• **Dataset records**
=== Begin Enclosure ===
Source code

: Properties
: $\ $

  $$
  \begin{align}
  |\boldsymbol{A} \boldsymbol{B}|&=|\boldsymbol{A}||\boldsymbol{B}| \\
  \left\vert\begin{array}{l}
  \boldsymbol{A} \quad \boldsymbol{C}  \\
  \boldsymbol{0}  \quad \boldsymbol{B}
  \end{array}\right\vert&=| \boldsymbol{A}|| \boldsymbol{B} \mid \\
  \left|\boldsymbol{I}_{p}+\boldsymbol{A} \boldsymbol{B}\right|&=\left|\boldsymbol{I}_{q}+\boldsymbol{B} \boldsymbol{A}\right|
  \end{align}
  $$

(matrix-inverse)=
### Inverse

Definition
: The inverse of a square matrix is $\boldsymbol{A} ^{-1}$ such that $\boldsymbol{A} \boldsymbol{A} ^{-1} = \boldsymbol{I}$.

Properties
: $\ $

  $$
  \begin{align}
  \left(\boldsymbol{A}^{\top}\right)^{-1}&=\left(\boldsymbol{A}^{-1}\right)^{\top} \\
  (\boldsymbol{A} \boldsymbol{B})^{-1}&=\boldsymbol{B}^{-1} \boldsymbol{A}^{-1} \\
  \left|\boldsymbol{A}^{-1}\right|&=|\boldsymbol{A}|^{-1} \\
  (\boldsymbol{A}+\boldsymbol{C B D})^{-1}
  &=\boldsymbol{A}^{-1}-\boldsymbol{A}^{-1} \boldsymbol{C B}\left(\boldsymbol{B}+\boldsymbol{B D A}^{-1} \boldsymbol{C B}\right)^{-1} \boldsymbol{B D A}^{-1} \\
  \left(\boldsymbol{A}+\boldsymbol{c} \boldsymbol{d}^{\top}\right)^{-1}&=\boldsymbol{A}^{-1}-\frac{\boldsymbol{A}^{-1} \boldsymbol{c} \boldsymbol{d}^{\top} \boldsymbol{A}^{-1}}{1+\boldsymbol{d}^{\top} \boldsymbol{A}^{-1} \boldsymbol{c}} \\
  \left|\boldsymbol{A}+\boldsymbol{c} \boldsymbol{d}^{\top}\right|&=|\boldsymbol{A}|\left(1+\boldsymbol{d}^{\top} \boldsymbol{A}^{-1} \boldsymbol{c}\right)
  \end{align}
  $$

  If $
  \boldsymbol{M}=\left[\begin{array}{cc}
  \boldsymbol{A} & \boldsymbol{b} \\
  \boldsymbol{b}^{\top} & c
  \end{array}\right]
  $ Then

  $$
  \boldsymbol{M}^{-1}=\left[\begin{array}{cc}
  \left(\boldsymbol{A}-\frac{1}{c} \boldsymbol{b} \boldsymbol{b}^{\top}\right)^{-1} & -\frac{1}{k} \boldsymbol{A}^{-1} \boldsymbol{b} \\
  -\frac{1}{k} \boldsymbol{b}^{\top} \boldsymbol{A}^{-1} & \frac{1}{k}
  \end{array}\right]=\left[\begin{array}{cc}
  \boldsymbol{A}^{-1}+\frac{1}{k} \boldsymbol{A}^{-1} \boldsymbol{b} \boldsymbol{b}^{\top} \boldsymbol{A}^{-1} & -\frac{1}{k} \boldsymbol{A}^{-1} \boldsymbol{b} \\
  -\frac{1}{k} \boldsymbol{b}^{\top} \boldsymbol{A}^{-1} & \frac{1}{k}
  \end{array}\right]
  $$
=== End Enclosure ===
• **Task to carry out**
Line by line, reproduce the data exactly as given.

• **Response**
Source code

: Properties
: $\ $

  $$
  \begin{align}
  |\boldsymbol{A} \boldsymbol{B}|&=|\boldsymbol{A}||\boldsymbol{B}| \\
  \left\vert\begin{array}{l}
  \boldsymbol{A} \quad \boldsymbol{C}  \\
  \boldsymbol{0}  \quad \boldsymbol{B}
  \end{array}\right\vert&=| \boldsymbol{A}|| \boldsymbol{B} \mid \\
  \left|\boldsymbol{I}_{p}+\boldsymbol{A} \boldsymbol{B}\right|&=\left|\boldsymbol{I}_{q}+\boldsymbol{B} \boldsymbol{A}\right|
  \end{align}
  $$

(matrix-inverse)=
### Inverse

Definition
: The inverse of a square matrix is $\boldsymbol{A} ^{-1}$ such that $\boldsymbol{A} \boldsymbol{A} ^{-1} = \boldsymbol{I}$.

Properties
: $\ $

  $$
  \begin{align}
  \left(\boldsymbol{A}^{\top}\right)^{-1}&=\left(\boldsymbol{A}^{-1}\right)^{\top} \\
  (\boldsymbol{A} \boldsymbol{B})^{-1}&=\boldsymbol{B}^{-1} \boldsymbol{A}^{-1} \\
  \left|\boldsymbol{A}^{-1}\right|&=|\boldsymbol{A}|^{-1} \\
  (\boldsymbol{A}+\boldsymbol{C B D})^{-1}
  &=\boldsymbol{A}^{-1}-\boldsymbol{A}^{-1} \boldsymbol{C B}\left(\boldsymbol{B}+\boldsymbol{B D A}^{-1} \boldsymbol{C B}\right)^{-1} \boldsymbol{B D A}^{-1} \\
  \left(\boldsymbol{A}+\boldsymbol{c} \boldsymbol{d}^{\top}\right)^{-1}&=\boldsymbol{A}^{-1}-\frac{\boldsymbol{A}^{-1} \boldsymbol{c} \boldsymbol{d}^{\top} \boldsymbol{A}^{-1}}{1+\boldsymbol{d}^{\top} \boldsymbol{A}^{-1} \boldsymbol{c}} \\
  \left|\boldsymbol{A}+\boldsymbol{c} \boldsymbol{d}^{\top}\right|&=|\boldsymbol{A}|\left(1+\boldsymbol{d}^{\top} \boldsymbol{A}^{-1} \boldsymbol{c}\right)
  \end{align}
  $$

  If $
  \boldsymbol{M}=\left[\begin{array}{cc}
  \boldsymbol{A} & \boldsymbol{b} \\
  \boldsymbol{b}^{\top} & c
  \end{array}\right]
  $ Then

  $$
  \boldsymbol{M}^{-1}=\left[\begin{array}{cc}
  \left(\boldsymbol{A}-\frac{1}{c} \boldsymbol{b} \boldsymbol{b}^{\top}\right)^{-1} & -\frac{1}{k} \boldsymbol{A}^{-1} \boldsymbol{b} \\
  -\frac{1}{k} \boldsymbol{b}^{\top} \boldsymbol{A}^{-1} & \frac{1}{k}
  \end{array}\right]=\left[\begin{array}{cc}
  \boldsymbol{A}^{-1}+\frac{1}{k} \boldsymbol{A}^{-1} \boldsymbol{b} \boldsymbol{b}^{\top} \boldsymbol{A}^{-1} & -\frac{1}{k} \boldsymbol{A}^{-1} \boldsymbol{b} \\
  -\frac{1}{k} \boldsymbol{b}^{\top} \boldsymbol{A}^{-1} & \frac{1}{k}
  \end{array}\right]
  $$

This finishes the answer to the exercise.